# What is being asked:
For this item, repeat the material exactly while omitting its pictures.

(Available data)

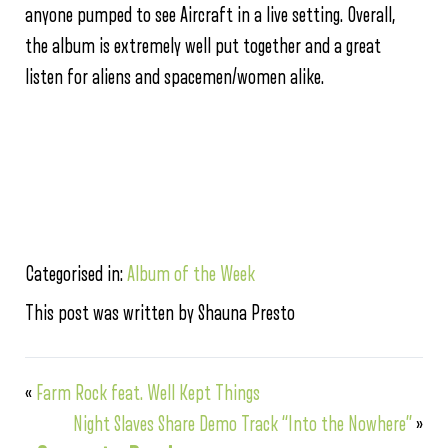
anyone pumped to see Aircraft in a live setting. Overall,
the album is extremely well put together and a great
listen for aliens and spacemen/women alike.
Categorised in:
Album of the Week
This post was written by Shauna Presto
«
Farm Rock feat. Well Kept Things
Night Slaves Share Demo Track “Into the Nowhere”
»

(End Available data)

# Output of the task:
anyone pumped to see Aircraft in a live setting. Overall,
the album is extremely well put together and a great
listen for aliens and spacemen/women alike.
Categorised in:
Album of the Week
This post was written by Shauna Presto
«
Farm Rock feat. Well Kept Things
Night Slaves Share Demo Track “Into the Nowhere”
»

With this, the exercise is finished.